There are many limitations to this experiment that may have changed the outcome of the results. The first one being that this study was only done on 3 people who were all healthy college students. It would be beneficial to run this experiment on people of all different ages and view the differences there. Gather more data is always better as well because it becomes better to make an inference about the population when you have more samples.
Another limitation is the surface that was used for walking. Since we were limited to a classroom, we had to improvise on the walking surface that was used. We used two narrow, pliable boards that got propped up when necessary. These boards were not completely stable, which meant that participants may have altered their normal gait patterns to stable themselves out. This could have lead to greater flexion recorded than what was expected.
Although we found no significant difference in this study, there are a bunch of real life applications for using these kinematics. This data could be used to to develop targeted rehabilitation programs to minimize the aggravations of conditions irritated by walking on an inclined surface. Along with this, sloped surfaces could be used in preventative care to help people with injuries avoid further damage. A final use case would be in the development of lower limb prostheses to allow for effective sloped motion.

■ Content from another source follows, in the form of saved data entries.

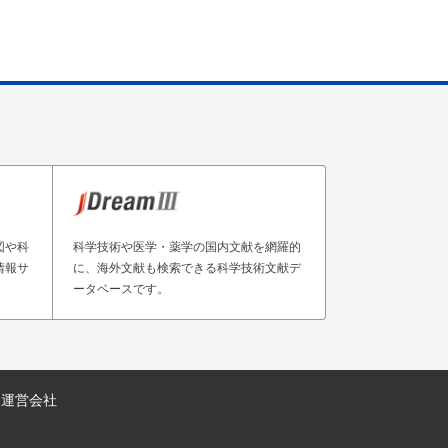
図や科
科学技術や医学・薬学の国内文献を網羅的
情報サ
に、海外文献も検索できる科学技術文献デ
ータベースです。
運営会社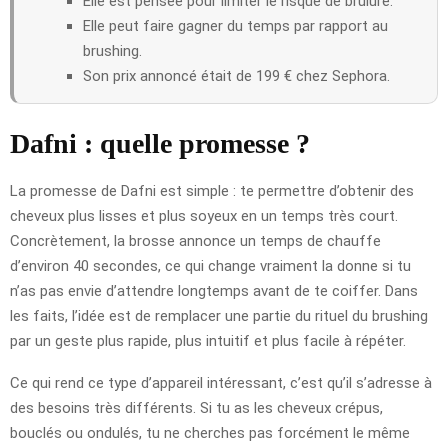
Elle est pensée pour limiter le risque de brûlure.
Elle peut faire gagner du temps par rapport au
brushing.
Son prix annoncé était de 199 € chez Sephora.
Dafni : quelle promesse ?
La promesse de Dafni est simple : te permettre d’obtenir des
cheveux plus lisses et plus soyeux en un temps très court.
Concrètement, la brosse annonce un temps de chauffe
d’environ 40 secondes, ce qui change vraiment la donne si tu
n’as pas envie d’attendre longtemps avant de te coiffer. Dans
les faits, l’idée est de remplacer une partie du rituel du brushing
par un geste plus rapide, plus intuitif et plus facile à répéter.
Ce qui rend ce type d’appareil intéressant, c’est qu’il s’adresse à
des besoins très différents. Si tu as les cheveux crépus,
bouclés ou ondulés, tu ne cherches pas forcément le même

Whether it was found to be significant or note, it is important to note these changes when treating someone with knee or hamstring pain, or if you are caring for the elderly. Sloped surfaces are a part of everyday life and learning how to effectively use them could lead to increased biomechanical results.
Special thanks to: Megan Quan, Marie Soto, and Jonathan Nahass for running this experiment with me!